_Artigo:_
--- --- ---
Anaximandro de Mileto
Anaximandro de Mileto

Foi ele o primeiro que se serviu da palavra princípio (arché) para indicar a substância única donde tudo provém e que, para ele, não é uma matéria especial, como para Tales, e mais tarde para Anaxímenes, mas o infinito ou ilimitado (àpeiron), «que tudo abraça e tudo governa».

O infinito de Anaximandro está um pouco aparentado com o caos dos mitos, com a diferença de que não é uma mistura de elementos, mas uma única substância indeterminada, da qual todas as coisas nascem por determinação ou separação dos contrários e na qual todas se dissolvem, uma vez completado o seu ciclo vital, mesmo os próprios mundos inumeráveis no tempo e no espaço.

Dissemos «ciclo vital» falando de coisas e de mundos, e não foi por acaso; em Anaximandro parece estar já a conceção, mais explícita depois em Anaxímenes, do mundo e dos astros como seres vivos. E a própria vida é um ciclo contínuo, uma contínua evolução, pela qual mesmo as espécies vivas derivam umas das outras; por exemplo, os homens descendem de animais marinhos.
--- --- ---
_Conjunto de dados:_
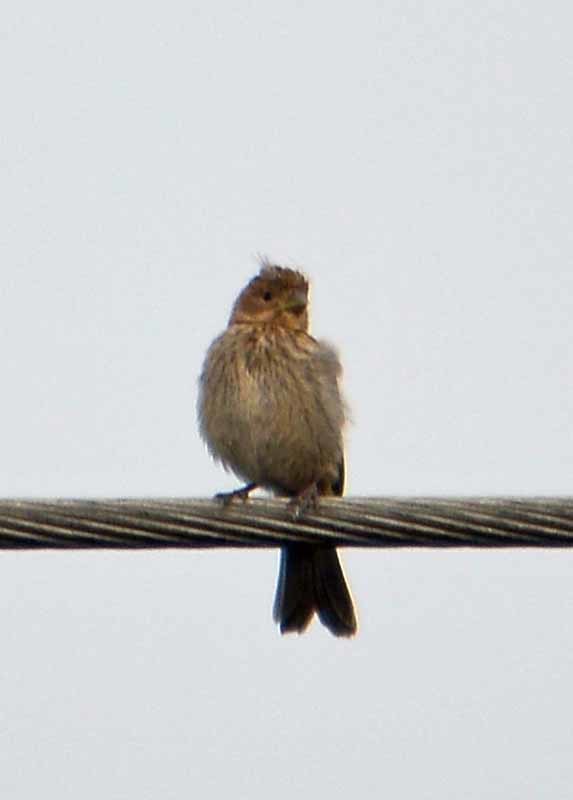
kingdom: Animalia
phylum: Chordata
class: Aves
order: Passeriformes
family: Fringillidae
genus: Haemorhous
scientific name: Haemorhous mexicanus
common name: House finch
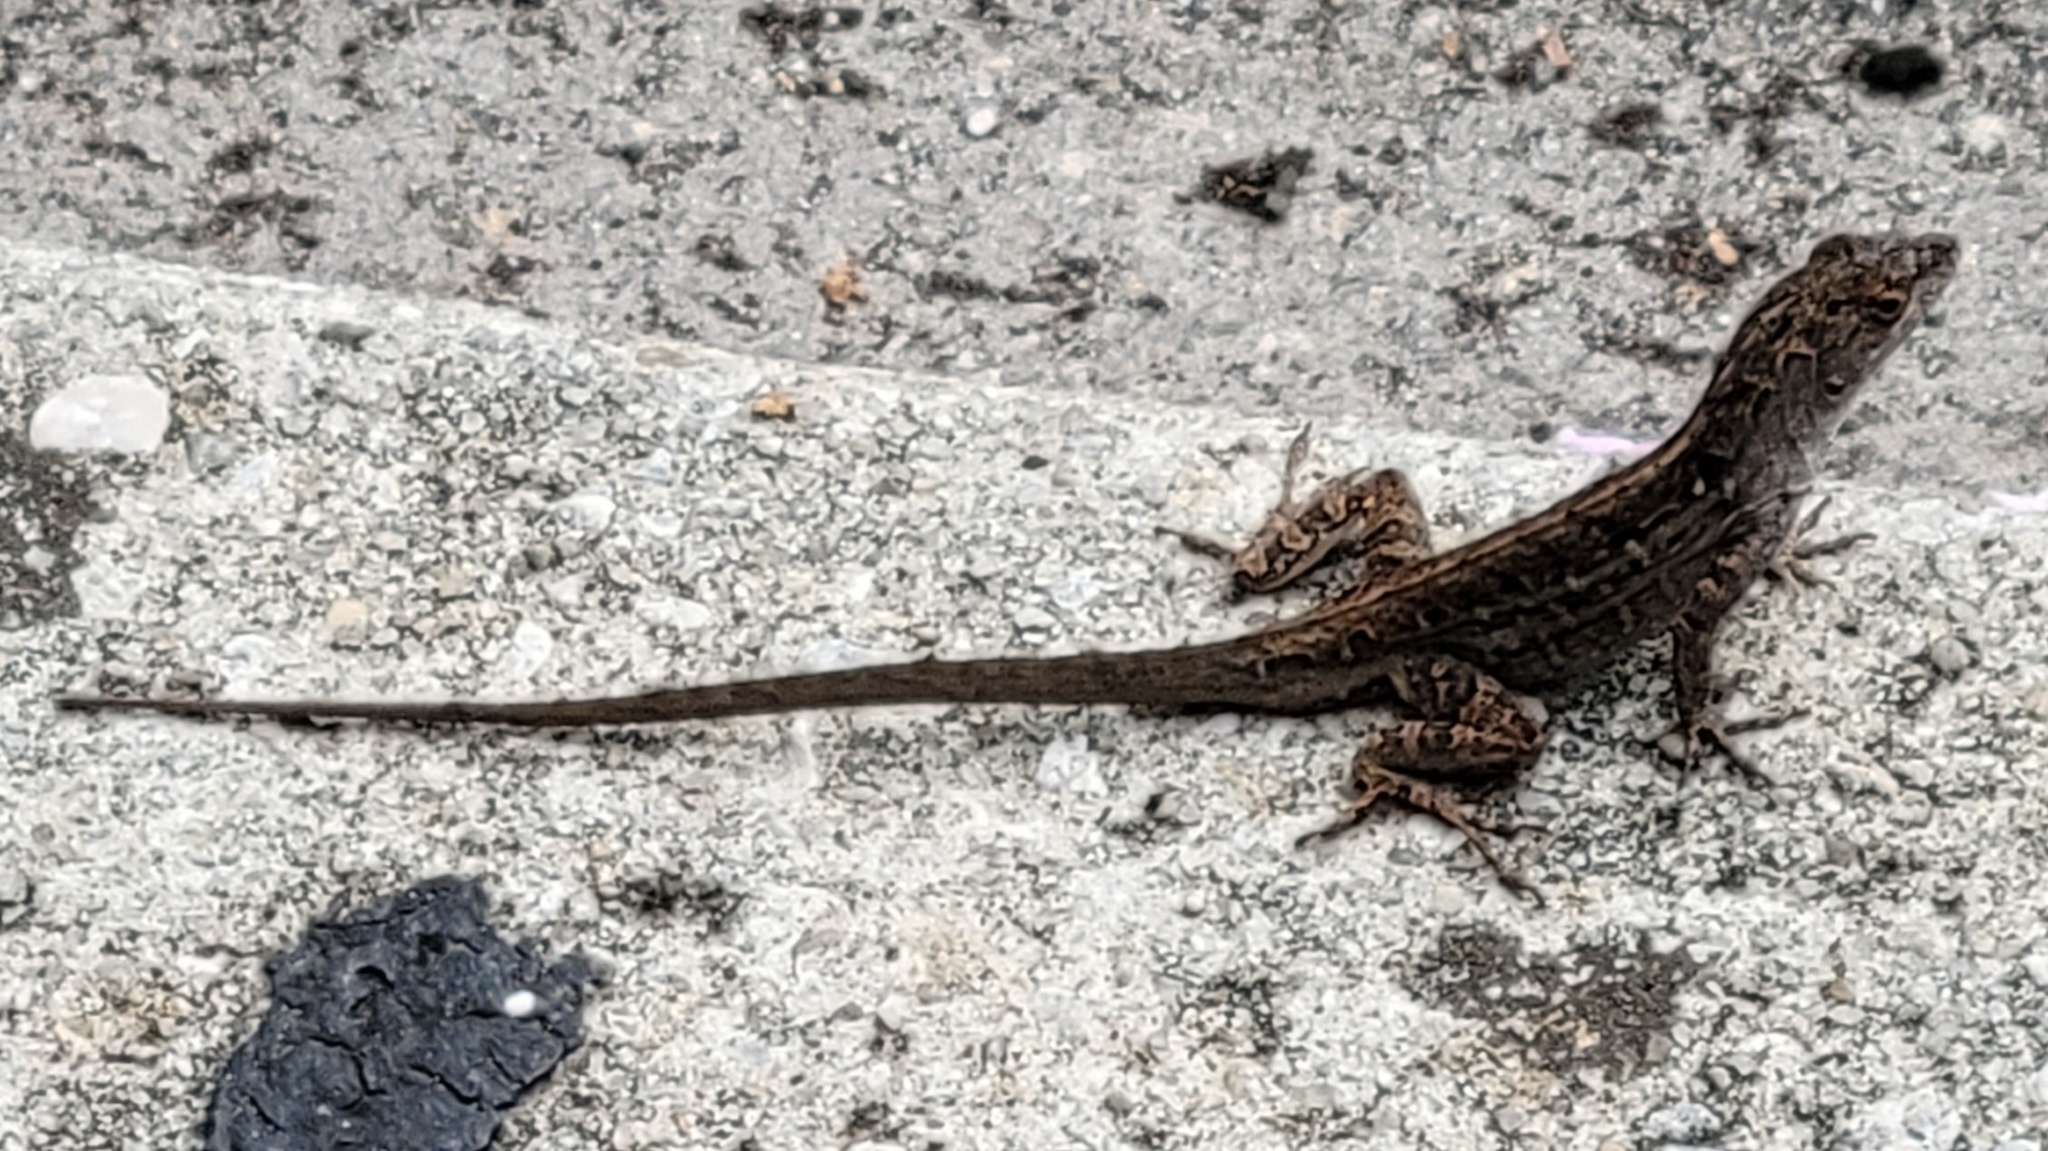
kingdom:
--- --- ---
_Exercícios:_
• A. Segundo o artigo sobre Anaximandro, de que animais descendem os homens?
• B. Troque "caos" por "abismo" no trecho do artigo sobre Anaximandro que vai de "O infinito de" até "e no espaço.".

_Soluções:_
• A. De animais marinhos.

• B.
O infinito de Anaximandro está um pouco aparentado com o abismo dos mitos, com a diferença de que não é uma mistura de elementos, mas uma única substância indeterminada, da qual todas as coisas nascem por determinação ou separação dos contrários e na qual todas se dissolvem, uma vez completado o seu ciclo vital, mesmo os próprios mundos inumeráveis no tempo e no espaço.